SEC Charges Trinity Capital Corporation with Fraud
The Securities and Exchange Commission (SEC) announced on September 28, 2015 that Trinity Capital Corporation and its wholly-owned subsidiary, Los Alamos National Bank, have agreed to pay $1.5 million to settle accounting fraud charges.
An SEC investigation found that Trinity materially misstated its provision for loan losses and its allowance for loan and lease losses in its quarterly and annual filings with the SEC during 2010, 2011, and the first two quarters of 2012. Specifically, Trinity understated its reported 2011 net loss available to common shareholders by $30.5 million, reporting income of $4.9 million instead of a $25.6 million loss.
Five current or former executives also are charged in the case that involves fraudulent manipulation of the company’s financial results and failure to implement sufficient internal accounting controls over loan accounting.
According to the SEC’s complaint, the fraud was conducted by Trinity’s former Chief Executive Officer William Enloe, former Chief Credit Officer Jill Cook, and former Senior Lending Officer Mark Pierce. The complaint also purports that former Chief Financial Officer Daniel Bartholomew and the Vice President of Internal Audit Karl Hjelvik failed to execute adequate internal accounting controls and was unsuccessful in ensuring the bank’s books and records were appropriately factual. The alleged fraud was partially due to the bank’s inclination to be exempt from a formal supervisory agreement between the bank and the Office of the Comptroller of the Currency, the bank’s primary regulator.
Trinity, Enloe, Bartholomew, and Hjelvik agreed to settle the SEC’s charges, while the litigation continues against Cook and Pierce.

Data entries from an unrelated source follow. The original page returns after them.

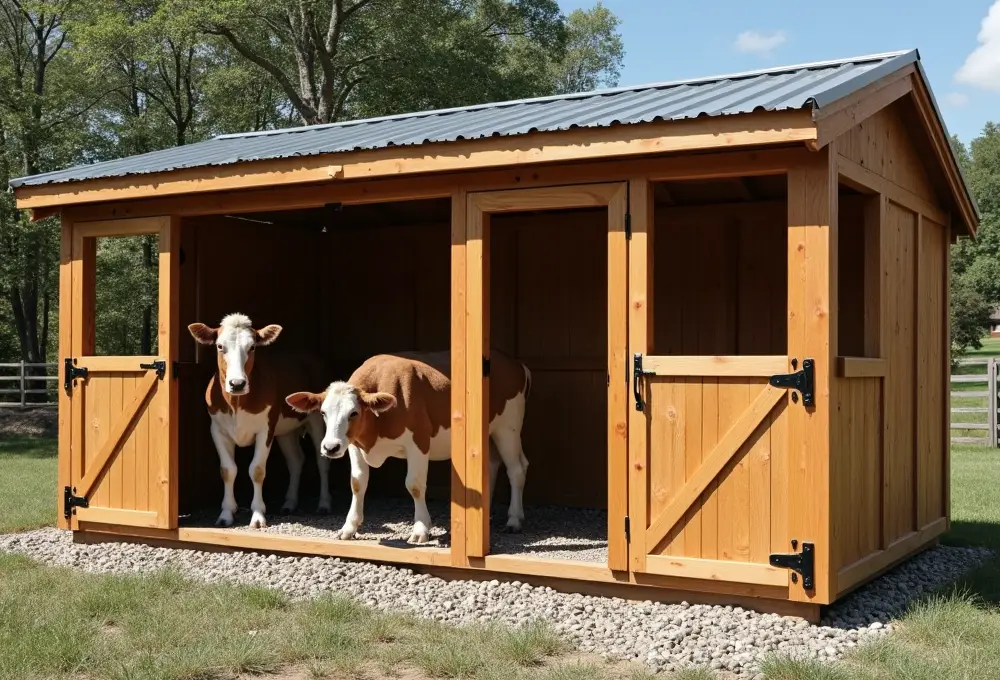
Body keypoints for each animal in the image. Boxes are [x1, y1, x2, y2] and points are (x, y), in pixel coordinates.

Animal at [186, 314, 330, 532]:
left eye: (252, 347)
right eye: (220, 346)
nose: (237, 383)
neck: (236, 403)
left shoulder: (266, 429)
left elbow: (257, 470)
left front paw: (257, 515)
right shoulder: (217, 429)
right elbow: (227, 470)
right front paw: (226, 513)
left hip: (317, 419)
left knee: (322, 461)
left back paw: (323, 503)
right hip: (285, 430)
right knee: (295, 460)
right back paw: (289, 503)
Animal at [286, 354, 532, 544]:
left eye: (353, 413)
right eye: (323, 413)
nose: (330, 447)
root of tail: (515, 364)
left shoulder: (419, 441)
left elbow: (414, 485)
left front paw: (421, 529)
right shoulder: (355, 444)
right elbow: (357, 483)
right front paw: (349, 527)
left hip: (508, 428)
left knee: (517, 469)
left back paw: (514, 519)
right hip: (488, 431)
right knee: (492, 464)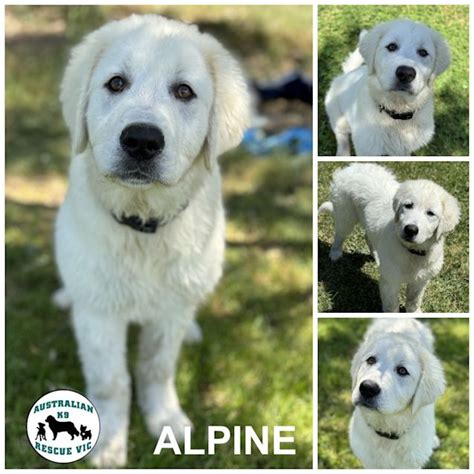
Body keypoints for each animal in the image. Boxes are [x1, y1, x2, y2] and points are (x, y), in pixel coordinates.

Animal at [55, 14, 252, 466]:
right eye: (116, 84)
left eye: (184, 92)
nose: (142, 140)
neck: (143, 224)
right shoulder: (100, 313)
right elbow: (110, 381)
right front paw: (108, 442)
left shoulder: (169, 311)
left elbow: (156, 368)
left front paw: (164, 420)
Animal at [318, 163, 460, 312]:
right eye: (408, 205)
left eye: (431, 213)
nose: (410, 229)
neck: (413, 252)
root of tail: (351, 167)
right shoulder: (390, 282)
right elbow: (392, 306)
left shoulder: (421, 281)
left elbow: (414, 300)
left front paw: (415, 312)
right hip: (346, 215)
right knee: (340, 234)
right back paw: (335, 253)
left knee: (368, 237)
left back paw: (376, 256)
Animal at [326, 19, 452, 156]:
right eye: (391, 47)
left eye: (423, 52)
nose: (405, 73)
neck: (397, 114)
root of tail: (347, 74)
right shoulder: (367, 149)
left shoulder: (403, 150)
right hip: (339, 118)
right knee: (341, 136)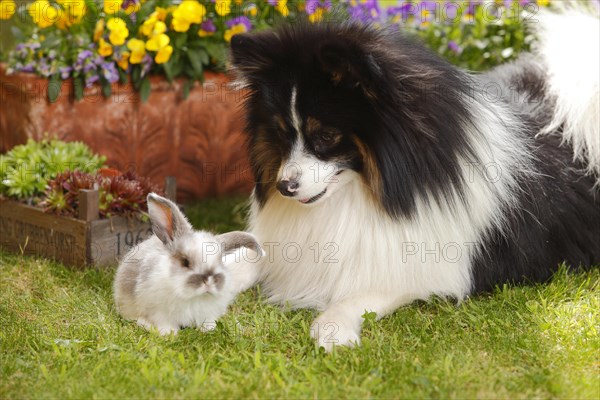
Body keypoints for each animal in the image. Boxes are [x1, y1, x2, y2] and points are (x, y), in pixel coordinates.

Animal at [113, 192, 262, 336]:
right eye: (185, 262)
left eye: (220, 261)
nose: (209, 280)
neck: (193, 297)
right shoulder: (159, 311)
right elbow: (164, 322)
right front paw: (169, 333)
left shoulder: (207, 314)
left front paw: (208, 329)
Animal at [226, 7, 600, 350]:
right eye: (281, 133)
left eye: (326, 136)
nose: (284, 187)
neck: (367, 192)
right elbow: (252, 257)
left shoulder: (433, 265)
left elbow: (369, 290)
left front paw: (333, 326)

As claimed in the SEC’s complaint filed in federal court in Albuquerque, New Mexico, and the settled administrative proceedings:
- Enloe, Cook, and Pierce directed Trinity’s loan department to engage in a variety of conduct that kept the bank from properly recording losses on its financial statements, such as not downgrading loans that were delinquent and making delinquent loans appear to be paying on time; not identifying loans for which the bank was not going to be paid in full; and not properly measuring individual loans for impairment.
- Enloe, Cook, and Pierce extended credit to troubled borrowers that was used to make required payments on existing debt, which would result in the borrower appearing current on loan payments when, in fact, the bank was not actually making any collections from the borrower.
- Enloe, Cook, and Pierce failed to identify loans where it was probable that the bank would be unable to collect all amounts due under the loan agreement. In some instances, documents were intentionally drafted to avoid triggering a review of the transactions as troubled loans.
- Enloe, Cook, and Pierce knew that collateral was worth significantly less – sometimes millions of dollars less – than the amounts used in impairment measurements, yet they did nothing to correct the inaccuracies.
- Enloe and Cook instructed employees to reject and not use appraisals that indicated lower values on the bank’s collateral and other properties.
- Pierce drafted and reviewed loan memoranda that were false and misleading and, together with Enloe and Cook, permitted them to be presented to outside auditors and others when they knew, or were reckless in not knowing, that the information hid the troubled nature of various loans.
- Bartholomew and Hjelvik knew or should have known that certain impairment measurements were not correct and that some appraisal valuations were significantly overstated. In addition, neither of them took action to implement adequate internal accounting controls.
- As a result of this and other conduct, Trinity failed to downgrade loans on a timely basis; identify individually impaired loans; and measure impairments properly and take appropriate losses on real estate owned by the bank.
Trinity and Enloe agreed to an order to cease and desist from violating the antifraud, reporting, books and records, and internal controls provisions of the federal securities laws. Without confessing to or denying the SEC’s findings, Trinity consented to provide continued cooperation and to pay a $1.5 million penalty, which takes into consideration the company’s significant efforts toward reparation and cooperation during the investigation. Enloe agreed to pay a $250,000 penalty and also agreed to be barred from serving as an officer or director at a public company for five years. Bartholomew and Hjelvik consented to charges of books and records, reporting, and internal control violations, and entered into cooperation agreements with the SEC to be accomidating in the litigation against Cook and Pierce.
The SEC’s complaint filed against Cook and Pierce alleges they: (i) violated, or in the alternative aided and abetted Trinity’s violations of, Section 17(a)(1) and (3) of the Securities Act and Section 10(b) of the Securities Exchange Act and Rules 10b-5(a) and (c) thereunder; (ii) violated Section 13(b)(5) of the Exchange Act and Rules 13b2-1 and 13b2-2 thereunder; (iii) aided and abetted Trinity’s violations of Sections 17(a)(2) of the Securities Act and Sections 10(b), 13(a), 13(b)(2)(A), 13(b)(2)(B) of the Exchange Act and Rules 10b-5(b), 12b-20, 13a-1, and 13a-13 thereunder. The SEC’s complaint seeks a final judgment permanently enjoining them from violating the provisions set forth above, officer and director bars, and civil penalties.